Building a Motor Lab




What is the smallest-strength magnet we can use to build a functioning* motor?

*"Functioning motor" is henceforth and herewith defined to be a coil of wire connected to a 6 volt battery in the presence of a magnetic field (supplied by one of the classroom magnets provided to you) that spins continuously when connected to said 6 volt battery.

Step #1: Research "how to build a motor" on the infobahn.

Step #2: Take a few moments to figure out how to use the magnetic field probe.

Step #3: Your motor MUST include the 6th volt battery provided to you, along with the wire and various magnets available for your use. You cannot bring in magnets, batteries or other wire from outside of class.

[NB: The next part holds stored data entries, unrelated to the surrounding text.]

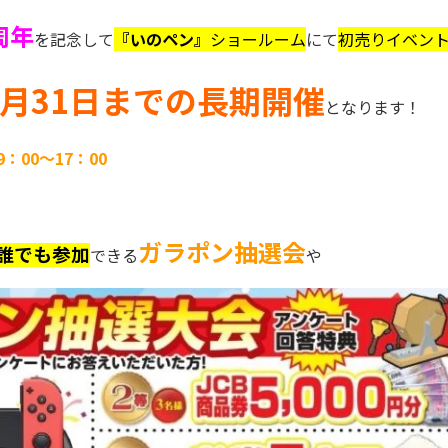
周年
を記念して
『いのペン』
ショールーム
にて
初売りイベン
1月31日までの長期開催
となります！
9：00～17：00
ガラポン抽選会
誰でも参加
できる
や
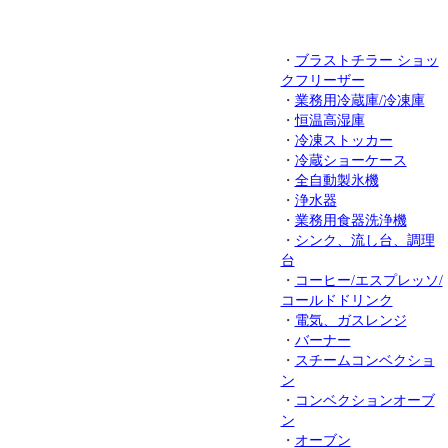
・
ブラストチラー ショッ
クフリーザー
・
業務用冷蔵庫/冷凍庫
・
恒温高湿庫
・
冷凍ストッカー
・
冷蔵ショーケース
・
全自動製氷機
・
浄水器
・
業務用食器洗浄機
・
シンク、流し台、調理
台
・
コーヒー/エスプレッソ/
コールドドリンク
・
電気、ガスレンジ
・
バーナー
・
スチームコンベクショ
ン
・
コンベクションオーブ
ン
・
オーブン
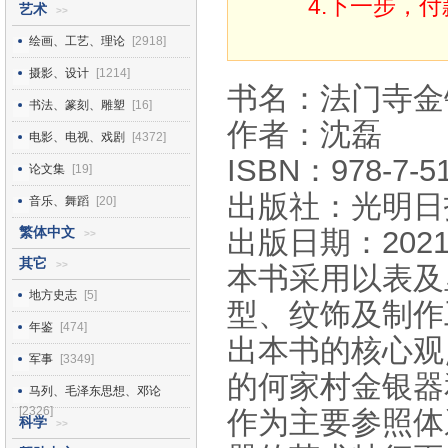
4.下一步，
艺术
>>
绘画、工艺、理论
[2918]
摄影、设计
[1214]
书名：法门寺金
书法、篆刻、雕塑
[16]
作者：沈磊
电影、电视、戏剧
[4372]
ISBN：978-7-51
论文集
[19]
出版社：光明日
音乐、舞蹈
[20]
繁体中文
出版日期：2021
>>
其它
>>
本书采用以表及
地方史志
[5]
型、纹饰及制作
年鉴
[474]
出本书的核心观
军事
[3349]
的何家村金银器
马列、毛泽东思想、邓论
[2326]
作为主要参照体
科学
>>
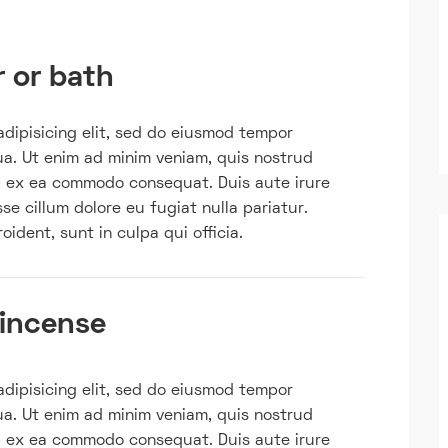
 or bath
adipisicing elit, sed do eiusmod tempor
ua. Ut enim ad minim veniam, quis nostrud
uip ex ea commodo consequat. Duis aute irure
sse cillum dolore eu fugiat nulla pariatur.
ident, sunt in culpa qui officia.
 incense
adipisicing elit, sed do eiusmod tempor
ua. Ut enim ad minim veniam, quis nostrud
uip ex ea commodo consequat. Duis aute irure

Step #4: Take a moment to smell the coffee! Realize you probably should have worked out the physics of the situation first. Do that now.

Step #5: Re-jigger your model.

Step #6: Refine your model further and strive to make it work with smaller and smaller magnets.

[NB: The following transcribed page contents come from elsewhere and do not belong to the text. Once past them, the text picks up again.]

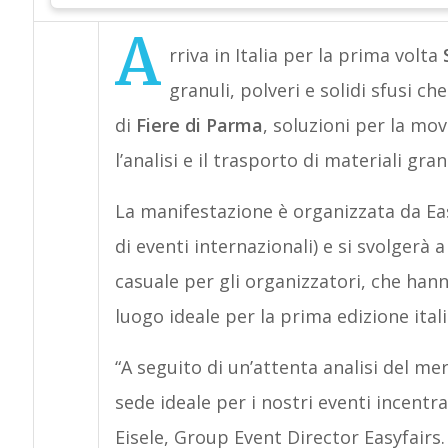
A
rriva in Italia per la prima volta
granuli, polveri e solidi sfusi ch
di
Fiere di Parma
, soluzioni per la mo
l’analisi e il trasporto di materiali gran
La manifestazione è organizzata da Eas
di eventi internazionali) e si svolgerà
casuale per gli organizzatori, che han
luogo ideale per la prima edizione ital
“A seguito di un’attenta analisi del m
sede ideale per i nostri eventi incentra
Eisele, Group Event Director Easyfairs.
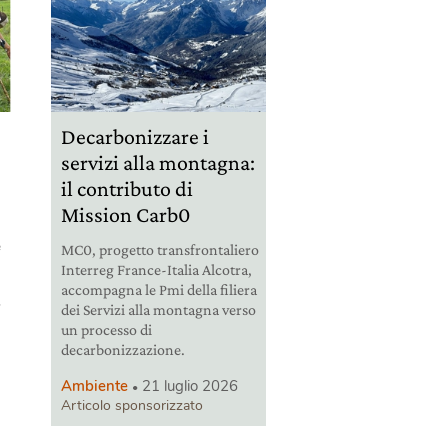
Decarbonizzare i
servizi alla montagna:
il contributo di
Mission Carb0
e
MC0, progetto transfrontaliero
Interreg France-Italia Alcotra,
accompagna le Pmi della filiera
r
dei Servizi alla montagna verso
un processo di
decarbonizzazione.
Ambiente
21 luglio 2026
Articolo sponsorizzato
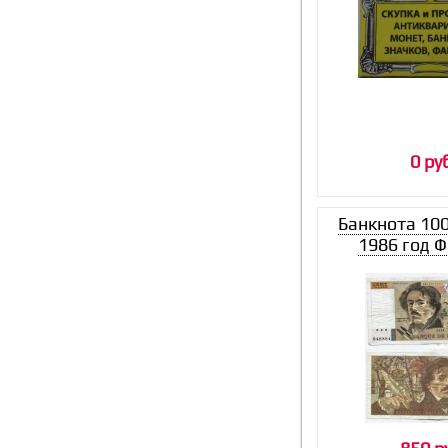
0 ру
Банкнота 10
1986 год 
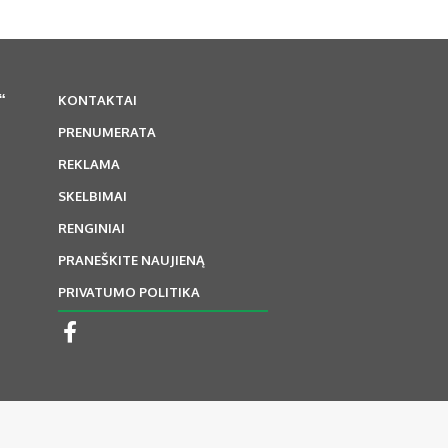
“
KONTAKTAI
PRENUMERATA
REKLAMA
SKELBIMAI
RENGINIAI
PRANEŠKITE NAUJIENĄ
PRIVATUMO POLITIKA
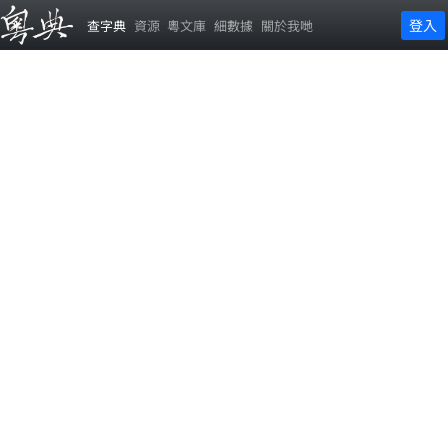
登入
查字典
資源
粵文庫
細數據
關於我哋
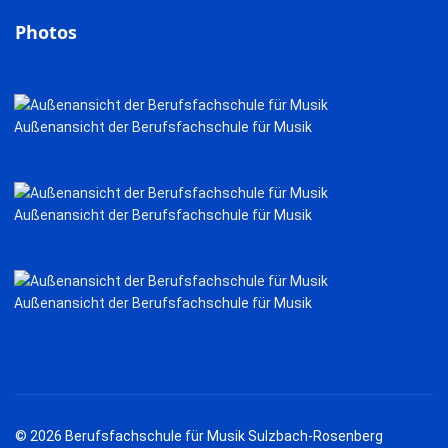
Photos
Außenansicht der Berufsfachschule für Musik
Außenansicht der Berufsfachschule für Musik
Außenansicht der Berufsfachschule für Musik
© 2026 Berufsfachschule für Musik Sulzbach-Rosenberg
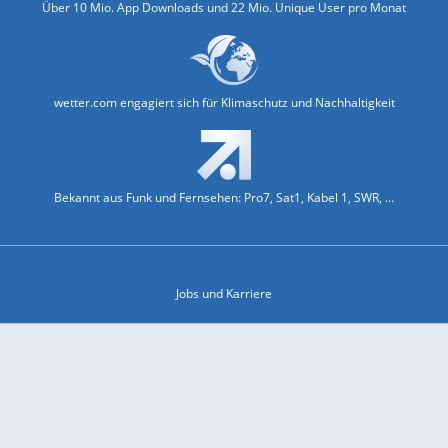
Über 10 Mio. App Downloads und 22 Mio. Unique User pro Monat
wetter.com engagiert sich für Klimaschutz und Nachhaltigkeit
Bekannt aus Funk und Fernsehen: Pro7, Sat1, Kabel 1, SWR, ...
Jobs und Karriere
Datenschutz & Cookies
Einwilligungs-Fenster öffnen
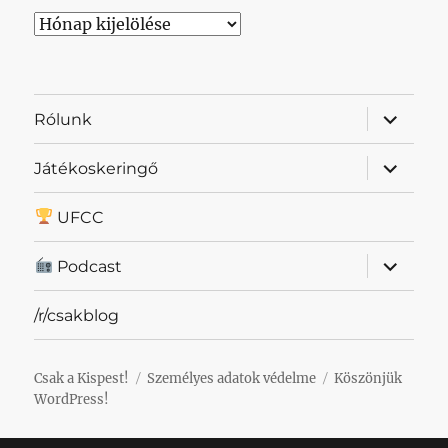
Archívum
almenü
Rólunk
szétnyit
almenü
Játékoskeringő
szétnyit
UFCC
almenü
Podcast
szétnyit
/r/csakblog
Csak a Kispest!
Személyes adatok védelme
Köszönjük
WordPress!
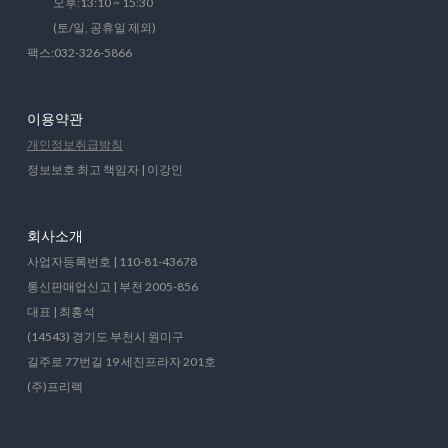
오후:13:10 ~ 15:30
(토/일, 공휴일 제외)
팩스:032-326-5866
이용약관
개인정보취급방침
정보보호 최고 책임자 | 이강인
회사소개
사업자등록번호 | 110-81-43678
통신판매업신고 | 부천 2005-856
대표 | 최홍석
(14543) 경기도 부천시 원미구
길주로 77번길 19 세진프라자 201호
(주)프리렉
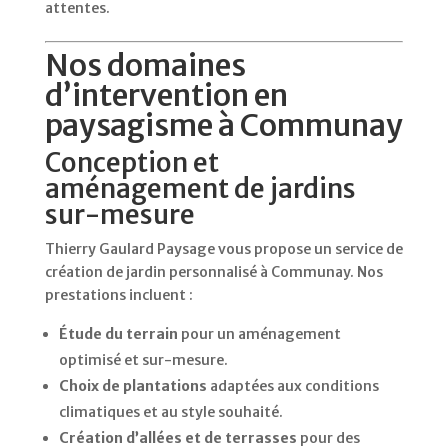
attentes.
Nos domaines
d’intervention en
paysagisme à Communay
Conception et
aménagement de jardins
sur-mesure
Thierry Gaulard Paysage vous propose un service de
création de jardin personnalisé à Communay. Nos
prestations incluent :
Étude du terrain
pour un aménagement
optimisé et sur-mesure.
Choix de plantations
adaptées aux conditions
climatiques et au style souhaité.
Création d’allées et de terrasses
pour des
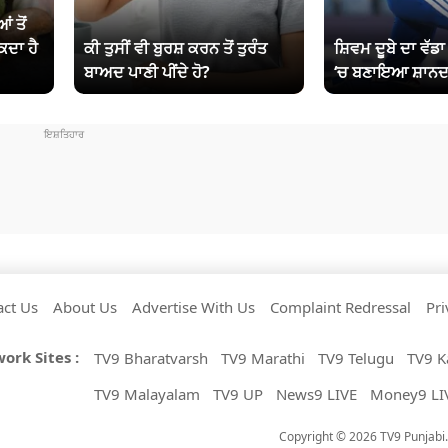
ਂ ਤੋਂ
ਕਦਾ ਹੈ
ਕੀ ਤੁਸੀਂ ਵੀ ਬੁਰਸ਼ ਕਰਨ ਤੋਂ ਤੁਰੰਤ
ਸ਼ਿਵਮ ਦੂਬੇ ਦਾ ਵੱਡ
ਬਾਅਦ ਪਾਣੀ ਪੀਂਦੇ ਹੋ?
‘ਚ ਬਣਾਇਆ ਸ਼ਾਨਦ
act Us
About Us
Advertise With Us
Complaint Redressal
Pri
ork Sites :
TV9 Bharatvarsh
TV9 Marathi
TV9 Telugu
TV9 K
TV9 Malayalam
TV9 UP
News9 LIVE
Money9 LI
Copyright © 2026 TV9 Punjabi. 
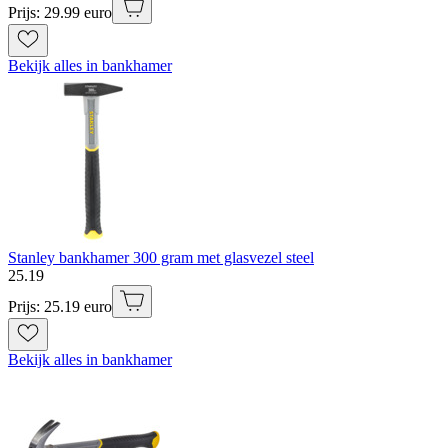
Prijs: 29.99 euro
Bekijk alles in bankhamer
Stanley bankhamer 300 gram met glasvezel steel
25
.
19
Prijs: 25.19 euro
Bekijk alles in bankhamer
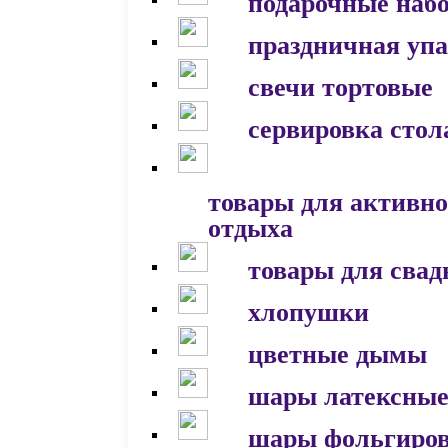
подарочные наб
праздничная уп
свечи тортовые
сервировка стол
товары для активно
отдыха
товары для сва
хлопушки
цветные дымы
шары латексны
шары фольгиро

Step #7: Write-up your results. DO NOT PHONE this in. Refresh yourself on our classroom lab manual and the Mr W addendum to said document here and "How to Write an Abstract" here.

Specific write-up instructions for this lab:

    • This lab is result specific so we aren't going to worry about % error or error propagation. If your motor spins, it works, if it don't, it don't. There ain't no error to discuss.

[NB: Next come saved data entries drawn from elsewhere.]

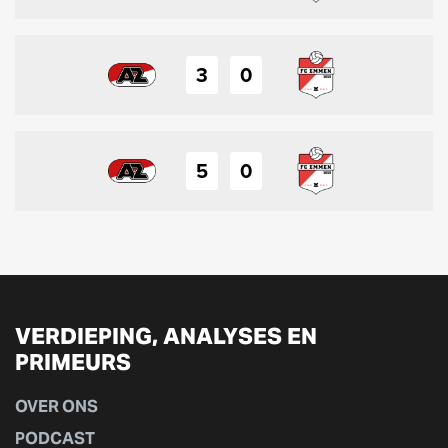
3
0
5
0
VERDIEPING, ANALYSES EN
PRIMEURS
OVER ONS
PODCAST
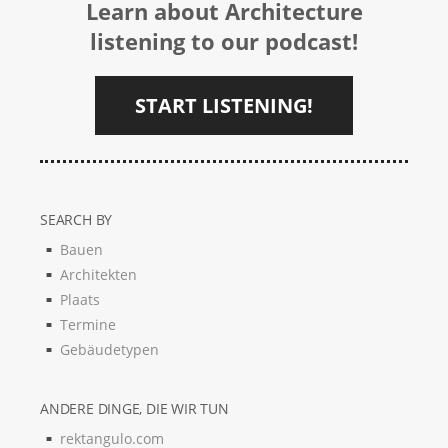
Learn about Architecture
listening to our podcast!
START LISTENING!
SEARCH BY
Bauen
Architekten
Plaats
Termine
Gebäudetypen
ANDERE DINGE, DIE WIR TUN
rektangulo.com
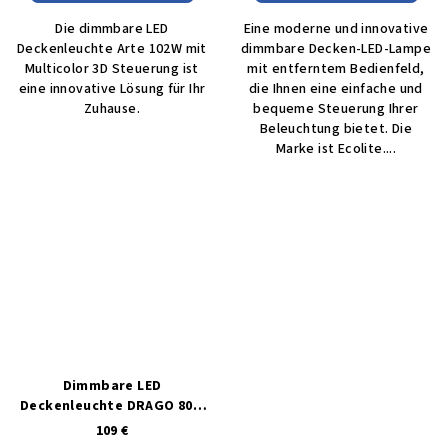
Die dimmbare LED
Eine moderne und innovative
Deckenleuchte Arte 102W mit
dimmbare Decken-LED-Lampe
Multicolor 3D Steuerung ist
mit entferntem Bedienfeld,
eine innovative Lösung für Ihr
die Ihnen eine einfache und
Zuhause.
bequeme Steuerung Ihrer
Beleuchtung bietet. Die
Marke ist Ecolite....
Dimmbare LED
Deckenleuchte DRAGO 80W
mit MULTICOLOR-Steuerung
109 €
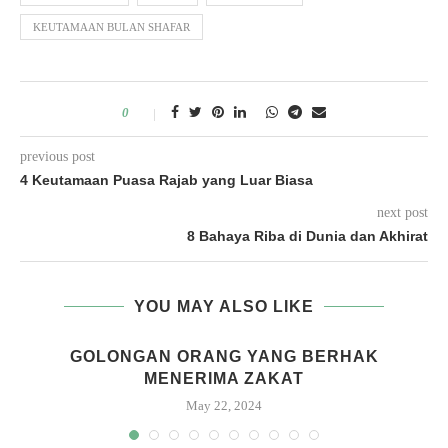
KEUTAMAAN BULAN SHAFAR
0
previous post
4 Keutamaan Puasa Rajab yang Luar Biasa
next post
8 Bahaya Riba di Dunia dan Akhirat
YOU MAY ALSO LIKE
GOLONGAN ORANG YANG BERHAK
MENERIMA ZAKAT
May 22, 2024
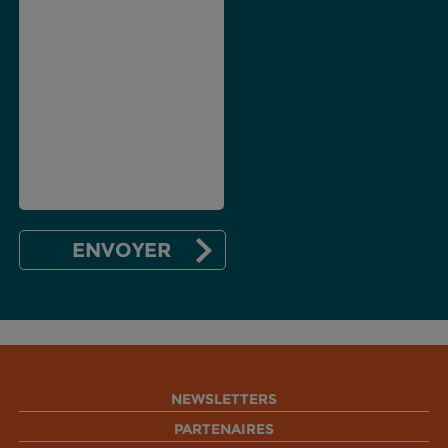
NEWSLETTERS
PARTENAIRES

    • Ditto to Sample Calcs. There ain't none so don't give me none.

    • There ain't much in the way of data here, so I don't wanna see none.

    • Having said that, and being rather contarian by nature, I'm very curious to see how you will graph this lab (no doubt you are concerned how you can possibly graph your results without data. Keep in mind I said I don't want to see any data, what you record for your own group's way of thinking is, of course, up to you-- and should be guarded jealously). Be creative, innovative and illustrative. If you give me a bar graph (or anything LIKE a bar graph) I'll BARf... and then dock you ALL graph points). No, I don't know how you'll do this and YES, I have faith that you will do quite nicely.
    • Your error analysis should emphasize the steps you took to make your motor work more efficiently. This should be rather extensive and be mostly qualitative in nature.

Finally -- This is a (gentle!) competition. So... the group that manages a fully functioning motor (as defined above) with the smallest magnet wins. In the event that two or more groups TIE (based on magnetic field strength as determined by MY Vernier Probe taken at a distance of 5.00 cm and witnessed by the class). The winner will be determined by the number of revolutions of said motor per minute (we'll need video evidence methinks).

If your group succeeds in building a functioning motor (as described above), you'll earn a bonus point.

If your group wins the competition (as described above), you'll earn 2 bonus points.

If your group ties (initially) but doesn't win, you'll earn 1.5 bonus points.